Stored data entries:
────────

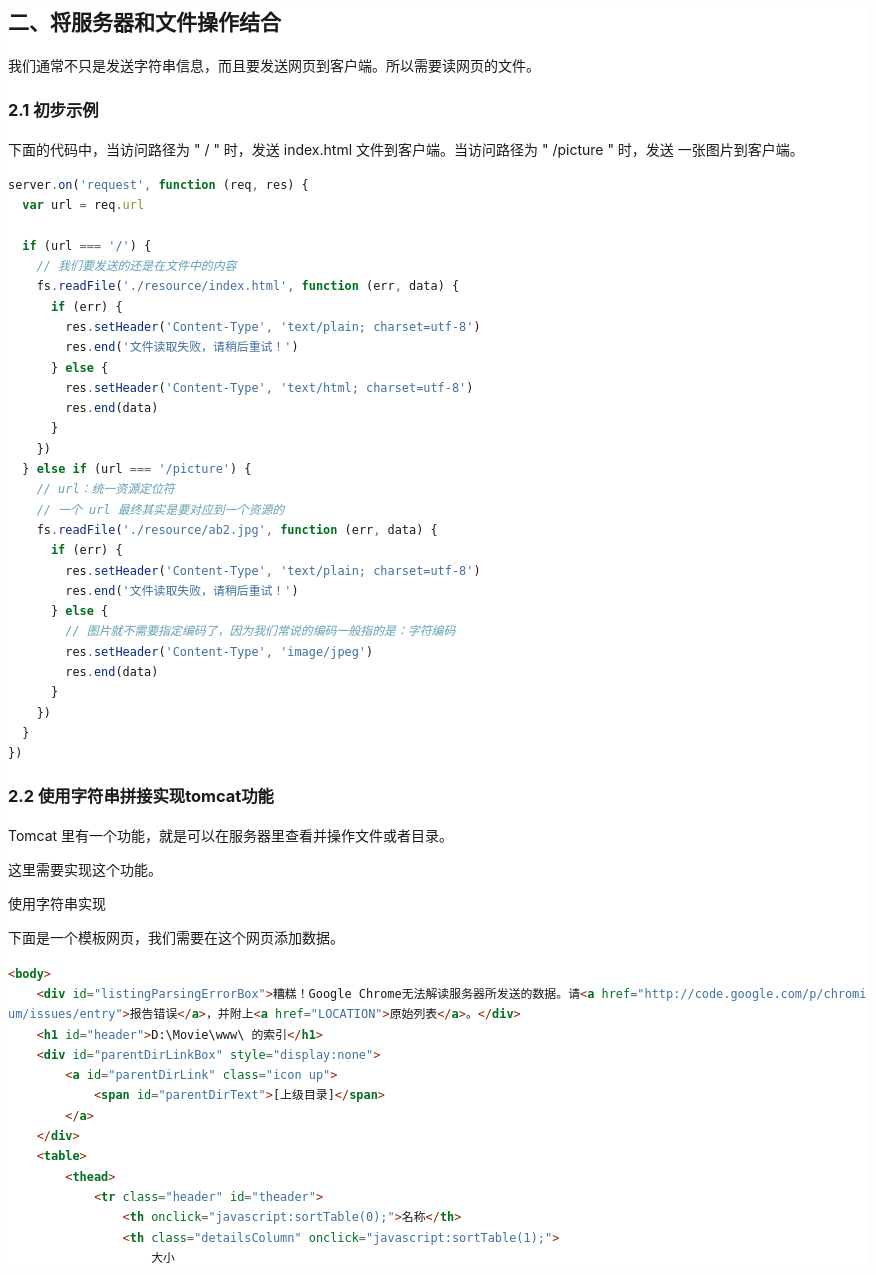 ## 二、将服务器和文件操作结合

我们通常不只是发送字符串信息，而且要发送网页到客户端。所以需要读网页的文件。

### 2.1 初步示例

下面的代码中，当访问路径为 " / " 时，发送 index.html 文件到客户端。当访问路径为 " /picture " 时，发送 一张图片到客户端。

```js
server.on('request', function (req, res) {
  var url = req.url

  if (url === '/') {
    // 我们要发送的还是在文件中的内容
    fs.readFile('./resource/index.html', function (err, data) {
      if (err) {
        res.setHeader('Content-Type', 'text/plain; charset=utf-8')
        res.end('文件读取失败，请稍后重试！')
      } else {
        res.setHeader('Content-Type', 'text/html; charset=utf-8')
        res.end(data)
      }
    })
  } else if (url === '/picture') {
    // url：统一资源定位符
    // 一个 url 最终其实是要对应到一个资源的
    fs.readFile('./resource/ab2.jpg', function (err, data) {
      if (err) {
        res.setHeader('Content-Type', 'text/plain; charset=utf-8')
        res.end('文件读取失败，请稍后重试！')
      } else {
        // 图片就不需要指定编码了，因为我们常说的编码一般指的是：字符编码
        res.setHeader('Content-Type', 'image/jpeg')
        res.end(data)
      }
    })
  }
})
```

### 2.2 使用字符串拼接实现tomcat功能

Tomcat 里有一个功能，就是可以在服务器里查看并操作文件或者目录。

这里需要实现这个功能。

使用字符串实现

下面是一个模板网页，我们需要在这个网页添加数据。

```html
<body>
    <div id="listingParsingErrorBox">糟糕！Google Chrome无法解读服务器所发送的数据。请<a href="http://code.google.com/p/chromium/issues/entry">报告错误</a>，并附上<a href="LOCATION">原始列表</a>。</div>
    <h1 id="header">D:\Movie\www\ 的索引</h1>
    <div id="parentDirLinkBox" style="display:none">
        <a id="parentDirLink" class="icon up">
            <span id="parentDirText">[上级目录]</span>
        </a>
    </div>
    <table>
        <thead>
            <tr class="header" id="theader">
                <th onclick="javascript:sortTable(0);">名称</th>
                <th class="detailsColumn" onclick="javascript:sortTable(1);">
                    大小
```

────────

» EXERCISE
Each line above that contains the word "readFile" should be returned.

» SOLUTION TO THE EXERCISE
    fs.readFile('./resource/index.html', function (err, data) {
    fs.readFile('./resource/ab2.jpg', function (err, data) {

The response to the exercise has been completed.